But that's just me!  

Ann


----------



## ak rain (Nov 15, 2008)

kirwoodd said:


> Leslie, the only time that I use the slider is to wake the kindle up. I treat it like a book and just set it down and let it do its thing. I figure that (as you pointed out) it doesn't use the battery so just let it go to sleep and pop up one of its pics.
> 
> SO, can you edit your post to agree with me please?


my books and my kindle treated the same in this - make it hard to lose the page. I have kids and husband who well start browsing the book or kindle so I book mark and with the kindle put it in sleep mode. I do turn off about once a week Why - I don't know. I think someone on the boards suggested it...
Sylvia


----------



## Crodley (Feb 26, 2009)

ladyknight33 said:


> Hey hey my daughter is a flight attendant!!!!
> 
> Yes they can be a bit insistent at times. I am curious at to what it will be like for her once she flies with KiKi on Monday.


Hey Lady, I'm someone who only flies about once every 20 years, so I'm not complaining. I'm just curious if you could ask your daughter WHY electronics are supposed to be turned off? We know they're supposed to interfere _somehow_, but how? And have we ever heard of a flight crashing because of someone's cellphone being left on?

I guess the same can be said for hospitals, what are they accused of in that situation? I'm assuming technology has improved enough where those things really don't matter anymore but perception will last way beyond the need to turn them off.

Anyway, just curious.


----------



## Britt (Feb 8, 2009)

As someone who flies somewhat often (5+ times a year), I'm curious about this also.

Many cell phones have a "flight mode," which disables the wireless but doesn't turn off the device.

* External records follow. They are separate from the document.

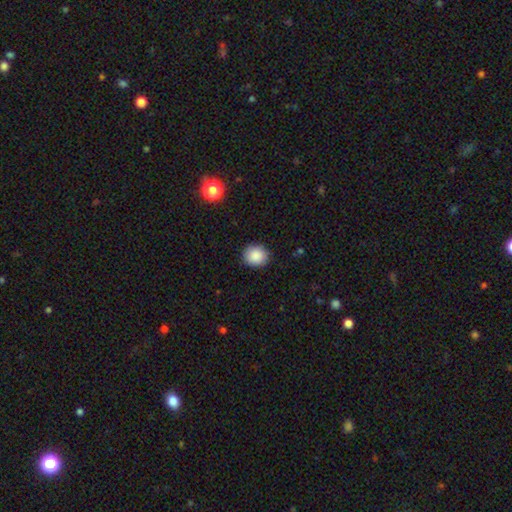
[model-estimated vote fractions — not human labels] Smooth or featured? Predicted: smooth (p=0.88). How rounded? Predicted: round (p=0.83). Merging? Predicted: none (p=0.90).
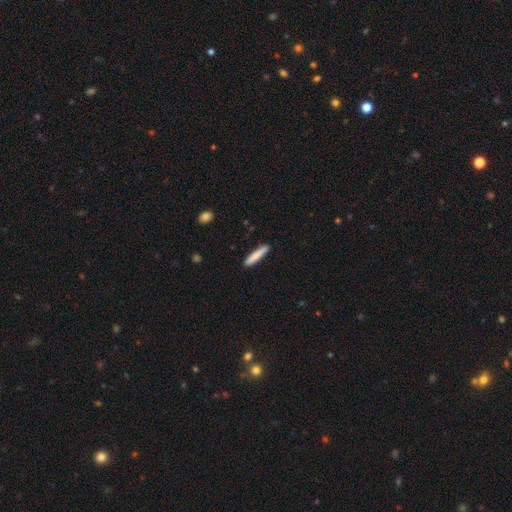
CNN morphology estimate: Q: Smooth or featured?
A: smooth (81%); runner-up: featured or disk (13%)
Q: How rounded?
A: cigar-shaped (92%); runner-up: in between (6%)
Q: Merging?
A: none (89%); runner-up: minor disturbance (9%)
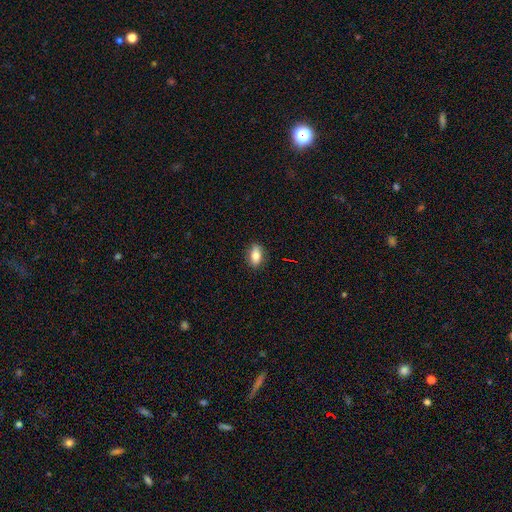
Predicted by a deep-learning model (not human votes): Q: Smooth or featured?
A: smooth (77%); runner-up: featured or disk (15%)
Q: How rounded?
A: in between (83%); runner-up: round (10%)
Q: Merging?
A: none (85%); runner-up: minor disturbance (12%)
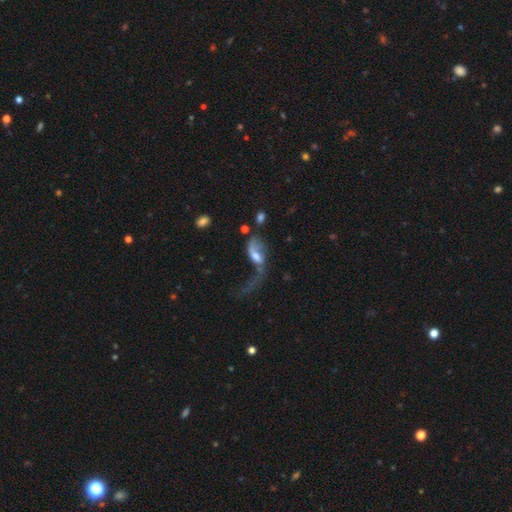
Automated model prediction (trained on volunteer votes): Smooth or featured: featured or disk — 55% (smooth — 36%)
Edge-on disk: no — 91% (yes — 9%)
Merging: major disturbance — 56% (none — 17%)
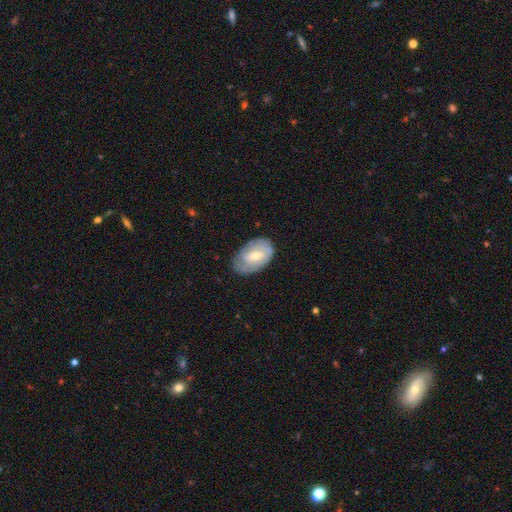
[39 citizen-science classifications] smooth-or-featured: smooth: 59% | featured or disk: 33% | star or artifact: 8%
  how-rounded: in between: 96% | round: 4% | cigar-shaped: 0%
  merging: none: 67% | minor disturbance: 22% | major disturbance: 11% | merger: 0%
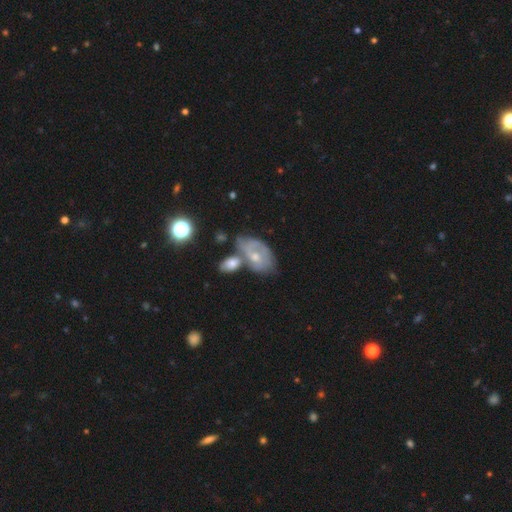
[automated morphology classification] This is possibly a featured or disk galaxy (59%). It is clearly not viewed edge-on (93%). Bar: likely no (67%). Spiral arm pattern: likely yes (64%). Central bulge: possibly moderate (54%). Merging: marginally none (37%).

I usually leave my cell phone on flight mode on planes instead of turning it off (mostly because my phone is stubborn and I have to physically take out the battery and put it back in for the phone to turn back on), so I would imagine disabling the Whispernet on the Kindle would be the same.

As for why devices should be turned off during takeoff and landing, I found this when I Googled it: http://www.wisegeek.com/why-do-all-electronics-have-to-be-turned-off-for-takeoff-and-landing.htm


----------



## Crodley (Feb 26, 2009)

Britt said:


> As for why devices should be turned off during takeoff and landing, I found this when I Googled it: http://www.wisegeek.com/why-do-all-electronics-have-to-be-turned-off-for-takeoff-and-landing.htm


I guess my point is made, from that article: "_A *2000* Congressional hearing failed to make a definitive decision on whether electronic devices do, in fact, interfere with an aircraft during takeoff and landing. Since this was the case, the decision was to have all such devices turned off, since that would harm no one, was a free solution, and was known to be a viable alternative._"

That was 9 years ago. I'm thinking this practice is falling in the realm of modern myths more than anything...hmmm wonder if Mythbusters has tested this out.


----------



## nelamvr6 (Jan 29, 2009)

Crodley said:


> I guess my point is made, from that article: "_A *2000* Congressional hearing failed to make a definitive decision on whether electronic devices do, in fact, interfere with an aircraft during takeoff and landing. Since this was the case, the decision was to have all such devices turned off, since that would harm no one, was a free solution, and was known to be a viable alternative._"
> 
> That was 9 years ago. I'm thinking this practice is falling in the realm of modern myths more than anything...hmmm wonder if Mythbusters has tested this out.


Might be hard for them to get their hands on an airliner. That is one episode I would Tivo for sure!


----------



## Ann in Arlington (Oct 27, 2008)

nelamvr6 said:


> Might be hard for them to get their hands on an airliner. That is one episode I would Tivo for sure!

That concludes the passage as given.